I had my own room. I think that was part of it. I had to have my own room. I think we threw someone else in together, three of them together, so that I could have my own room. I think that was my one diva moment. It was awful for me, it was in the middle of nowhere. About a 45 minute bus ride into Edinburgh. It was awful, in a country lane, there was like a tiny little village down the lane. I got attacked by a dog, had to go to hospital. Like a wolf it was. It attacked me one day.

Why did it attack you?
I don’t know, just saw I was scared. It didn’t attack anybody else. I was on my own. Had to go to hospital. I hated it. And also I hated the food, and the whole day was geared up to “Is he going to eat or not tonight?” It’s all like that.

What kind of food did they serve, if you don’t mind me asking?
I can’t remember. But I didn’t eat anything. I didn’t like any meals, it was always a big deal. His wife was cooking the meals for us, of course, and you tend to be polite in those situations, but I couldn’t eat the food. Robin, he thought it was wonderful that all this was going on, and he’d make a big show of it to the wife, “He’s not eating it again, he doesn’t like your food.” All this kind of stuff. He’s quite the joker, Robin is. Everything’s based around a joke and japes with him. He sort of revelled in my idiosyncrasies.

I want to talk more about Robin in a minute. But this is Duffy’s first record. How did he come into the picture?
He joined late ‘84, straight from school. When we did Ignite… he was probably 16.

How did you find him?
I put an advert in Virgin for a guitarist. This was during one of the periods where Maurice left. This guy who worked there came up to me and said, “Look, you’re in Felt aren’t you? I know this great keyboard player.” That was Martin. I rang him and it was as simple as that. That was it really. Very lucky. I was thinking about a keyboard player anyway, because Maurice is so hard to replace. I got Martin in, we worked on all songs that were on Ignite the Seven Cannons – apart from “Primitive Painters” and Maurice’s solo song. In between then and starting the album, Maurice rejoined. He’d always leave, then he’d rejoin. Me and Gary [Ainge] would carry on on our own for a few months, and then we’d come to a low point, go round to Maurice’s house and beg him. We’d stay up all night with him and plead with him to come back. He took a lot of persuading, he wasn’t bothered about being in a group at all. So anyway, the next time we got Maurice back, Martin was with us. One of the reasons Maurice was quite happy to come back was the fact that we had a keyboard player. He thought it would be better for the arrangements.
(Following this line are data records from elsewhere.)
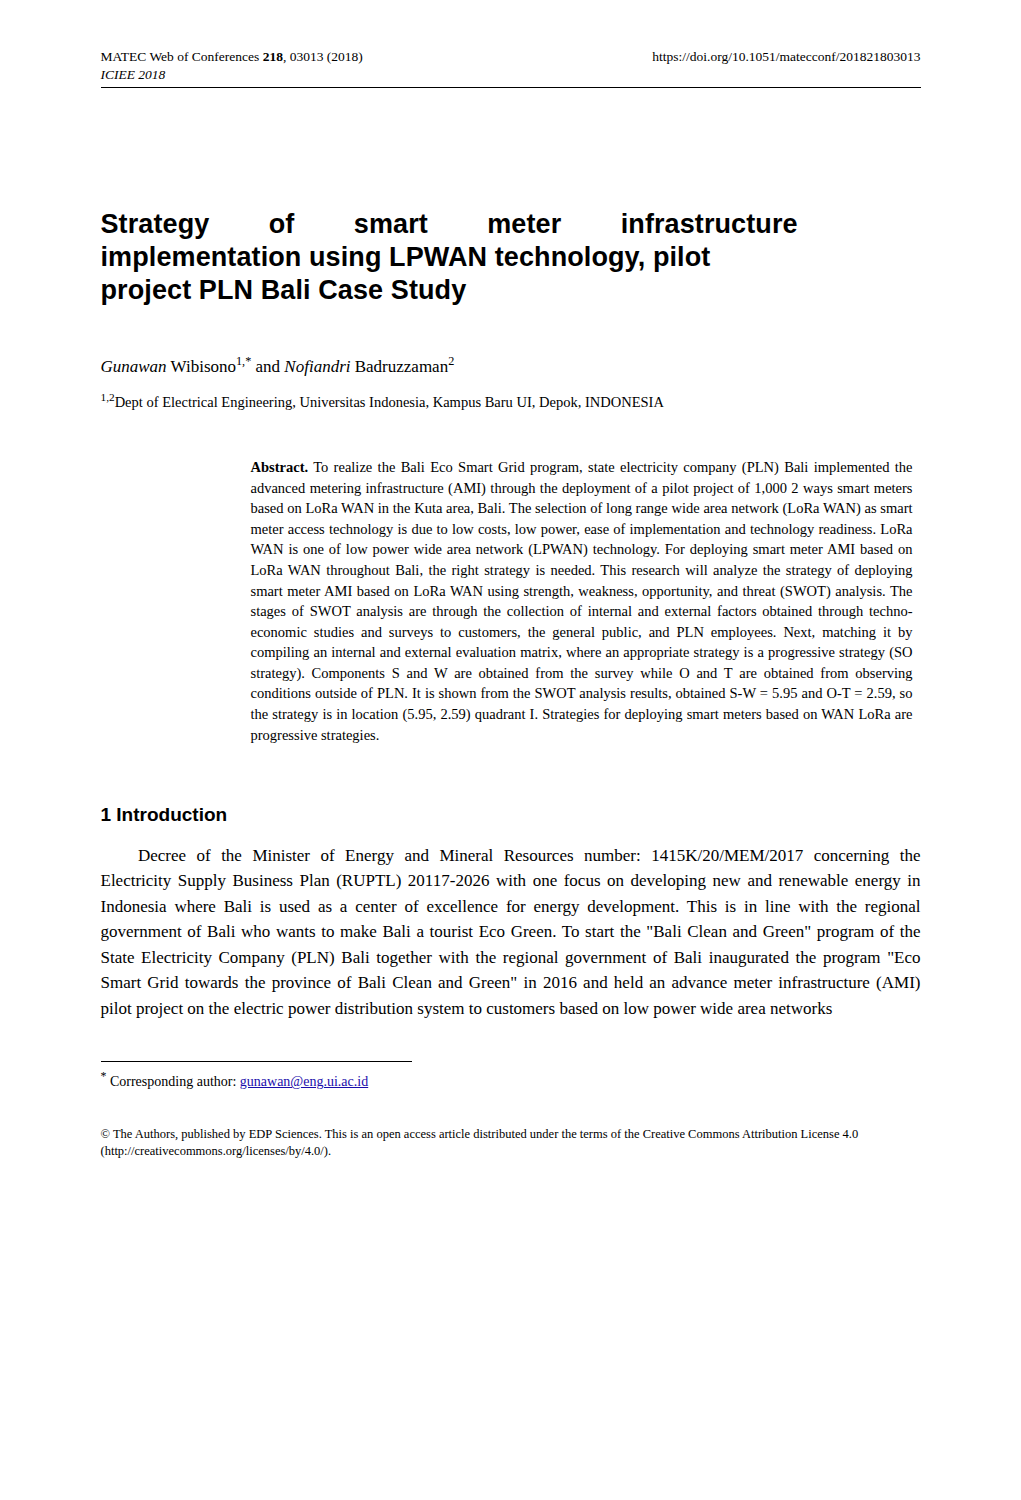MATEC Web of Conferences 218, 03013 (2018) ICIEE 2018
https://doi.org/10.1051/matecconf/201821803013
Strategy of smart meter infrastructure implementation using LPWAN technology, pilot project PLN Bali Case Study
Gunawan Wibisono1,* and Nofiandri Badruzzaman2
1,2Dept of Electrical Engineering, Universitas Indonesia, Kampus Baru UI, Depok, INDONESIA
Abstract. To realize the Bali Eco Smart Grid program, state electricity company (PLN) Bali implemented the advanced metering infrastructure (AMI) through the deployment of a pilot project of 1,000 2 ways smart meters based on LoRa WAN in the Kuta area, Bali. The selection of long range wide area network (LoRa WAN) as smart meter access technology is due to low costs, low power, ease of implementation and technology readiness. LoRa WAN is one of low power wide area network (LPWAN) technology. For deploying smart meter AMI based on LoRa WAN throughout Bali, the right strategy is needed. This research will analyze the strategy of deploying smart meter AMI based on LoRa WAN using strength, weakness, opportunity, and threat (SWOT) analysis. The stages of SWOT analysis are through the collection of internal and external factors obtained through techno-economic studies and surveys to customers, the general public, and PLN employees. Next, matching it by compiling an internal and external evaluation matrix, where an appropriate strategy is a progressive strategy (SO strategy). Components S and W are obtained from the survey while O and T are obtained from observing conditions outside of PLN. It is shown from the SWOT analysis results, obtained S-W = 5.95 and O-T = 2.59, so the strategy is in location (5.95, 2.59) quadrant I. Strategies for deploying smart meters based on WAN LoRa are progressive strategies.
1 Introduction
Decree of the Minister of Energy and Mineral Resources number: 1415K/20/MEM/2017 concerning the Electricity Supply Business Plan (RUPTL) 20117-2026 with one focus on developing new and renewable energy in Indonesia where Bali is used as a center of excellence for energy development. This is in line with the regional government of Bali who wants to make Bali a tourist Eco Green. To start the "Bali Clean and Green" program of the State Electricity Company (PLN) Bali together with the regional government of Bali inaugurated the program "Eco Smart Grid towards the province of Bali Clean and Green" in 2016 and held an advance meter infrastructure (AMI) pilot project on the electric power distribution system to customers based on low power wide area networks
* Corresponding author: gunawan@eng.ui.ac.id
© The Authors, published by EDP Sciences. This is an open access article distributed under the terms of the Creative Commons Attribution License 4.0 (http://creativecommons.org/licenses/by/4.0/).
This was Maurice’s final record, though?
Every record he came in and left really. That’s why he’s never in a lot of interviews, because he’d left straight after recording. But what happened this time was he’d got married to a girlfriend, and what should have been his honeymoon was spent recording Ignite the Seven Cannons. When we delivered him back to his flat in Birmingham, he got out the van and said “I’m finished now, yeah that’s it, I’m finished.” I knew he meant it that time. He left soon as we’d finished recording.